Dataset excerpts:
*****

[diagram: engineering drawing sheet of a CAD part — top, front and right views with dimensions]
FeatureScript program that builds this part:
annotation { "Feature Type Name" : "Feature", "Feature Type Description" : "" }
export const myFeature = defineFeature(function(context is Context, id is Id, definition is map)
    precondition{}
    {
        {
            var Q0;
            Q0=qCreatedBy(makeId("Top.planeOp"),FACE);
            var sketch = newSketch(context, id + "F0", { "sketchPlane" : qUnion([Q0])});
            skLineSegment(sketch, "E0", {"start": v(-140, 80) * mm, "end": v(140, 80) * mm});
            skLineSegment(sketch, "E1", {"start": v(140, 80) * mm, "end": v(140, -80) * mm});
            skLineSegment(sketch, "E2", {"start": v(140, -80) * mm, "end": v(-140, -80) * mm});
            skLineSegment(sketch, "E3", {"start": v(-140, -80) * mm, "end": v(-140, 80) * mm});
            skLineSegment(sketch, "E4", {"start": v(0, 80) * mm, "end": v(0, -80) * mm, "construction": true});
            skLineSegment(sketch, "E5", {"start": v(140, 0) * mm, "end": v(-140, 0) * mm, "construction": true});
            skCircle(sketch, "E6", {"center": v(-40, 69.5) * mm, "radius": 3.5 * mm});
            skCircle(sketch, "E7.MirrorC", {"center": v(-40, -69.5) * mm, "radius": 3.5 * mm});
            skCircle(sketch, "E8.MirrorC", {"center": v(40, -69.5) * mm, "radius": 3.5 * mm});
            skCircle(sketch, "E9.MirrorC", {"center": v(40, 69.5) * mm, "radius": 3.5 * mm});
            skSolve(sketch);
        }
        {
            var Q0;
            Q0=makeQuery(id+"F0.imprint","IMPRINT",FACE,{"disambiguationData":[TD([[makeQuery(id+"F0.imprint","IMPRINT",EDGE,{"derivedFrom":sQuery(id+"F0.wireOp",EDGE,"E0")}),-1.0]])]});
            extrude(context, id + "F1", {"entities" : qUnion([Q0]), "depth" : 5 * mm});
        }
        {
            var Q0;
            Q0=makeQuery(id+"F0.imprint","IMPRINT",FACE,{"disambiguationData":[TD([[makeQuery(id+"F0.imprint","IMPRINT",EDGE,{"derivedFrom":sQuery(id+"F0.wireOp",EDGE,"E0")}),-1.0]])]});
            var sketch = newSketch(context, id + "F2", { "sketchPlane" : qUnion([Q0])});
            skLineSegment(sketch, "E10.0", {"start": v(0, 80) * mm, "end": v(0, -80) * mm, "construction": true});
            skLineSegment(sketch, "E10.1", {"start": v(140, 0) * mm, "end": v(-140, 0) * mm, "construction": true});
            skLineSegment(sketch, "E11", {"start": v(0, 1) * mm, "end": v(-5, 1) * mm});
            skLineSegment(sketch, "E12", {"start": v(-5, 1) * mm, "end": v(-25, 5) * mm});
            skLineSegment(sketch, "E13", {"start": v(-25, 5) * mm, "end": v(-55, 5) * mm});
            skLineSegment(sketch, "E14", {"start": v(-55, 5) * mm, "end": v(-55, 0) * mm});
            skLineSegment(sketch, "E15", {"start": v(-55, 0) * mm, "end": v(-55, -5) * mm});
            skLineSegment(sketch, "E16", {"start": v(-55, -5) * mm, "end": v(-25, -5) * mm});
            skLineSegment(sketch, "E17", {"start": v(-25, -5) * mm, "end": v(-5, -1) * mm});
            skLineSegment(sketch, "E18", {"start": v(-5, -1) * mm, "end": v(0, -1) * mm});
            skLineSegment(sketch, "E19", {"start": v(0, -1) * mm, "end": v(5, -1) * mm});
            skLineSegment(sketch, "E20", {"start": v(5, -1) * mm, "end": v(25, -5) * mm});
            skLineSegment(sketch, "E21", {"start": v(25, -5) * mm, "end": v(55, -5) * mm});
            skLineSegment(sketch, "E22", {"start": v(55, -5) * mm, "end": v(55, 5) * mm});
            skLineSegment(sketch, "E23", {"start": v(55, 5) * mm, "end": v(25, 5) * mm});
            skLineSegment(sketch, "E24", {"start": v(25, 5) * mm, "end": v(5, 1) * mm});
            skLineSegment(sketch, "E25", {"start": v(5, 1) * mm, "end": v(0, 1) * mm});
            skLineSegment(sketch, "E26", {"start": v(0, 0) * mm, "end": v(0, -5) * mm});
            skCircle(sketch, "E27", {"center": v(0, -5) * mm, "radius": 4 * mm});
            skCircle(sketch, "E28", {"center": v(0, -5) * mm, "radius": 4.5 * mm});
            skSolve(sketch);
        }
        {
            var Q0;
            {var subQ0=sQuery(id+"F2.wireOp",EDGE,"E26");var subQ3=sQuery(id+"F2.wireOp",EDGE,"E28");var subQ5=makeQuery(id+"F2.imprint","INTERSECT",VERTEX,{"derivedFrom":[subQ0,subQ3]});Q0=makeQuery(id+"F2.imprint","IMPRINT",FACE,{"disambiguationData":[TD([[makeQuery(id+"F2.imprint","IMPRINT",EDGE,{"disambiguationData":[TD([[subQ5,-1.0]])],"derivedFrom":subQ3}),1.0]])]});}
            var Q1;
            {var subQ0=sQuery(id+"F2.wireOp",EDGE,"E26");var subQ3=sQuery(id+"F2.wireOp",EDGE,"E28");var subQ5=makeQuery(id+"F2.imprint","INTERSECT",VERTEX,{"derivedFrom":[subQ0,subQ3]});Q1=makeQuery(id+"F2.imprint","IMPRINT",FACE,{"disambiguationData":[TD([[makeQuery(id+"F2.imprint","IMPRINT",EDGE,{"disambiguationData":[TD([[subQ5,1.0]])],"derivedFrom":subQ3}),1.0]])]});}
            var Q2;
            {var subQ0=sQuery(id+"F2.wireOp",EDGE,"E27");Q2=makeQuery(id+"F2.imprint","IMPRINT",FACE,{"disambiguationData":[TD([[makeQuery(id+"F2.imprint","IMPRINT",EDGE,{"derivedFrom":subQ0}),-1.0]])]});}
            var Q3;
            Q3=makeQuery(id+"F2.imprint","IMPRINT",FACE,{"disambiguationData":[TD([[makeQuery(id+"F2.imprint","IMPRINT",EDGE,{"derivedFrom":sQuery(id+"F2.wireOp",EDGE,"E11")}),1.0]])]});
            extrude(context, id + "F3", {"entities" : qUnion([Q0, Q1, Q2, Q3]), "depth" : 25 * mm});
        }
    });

*****

STATED PROBLEM: How many lines of the rows above contain the string "part", with case counting? Reply with the number alone.

WRITTEN ANSWER: 2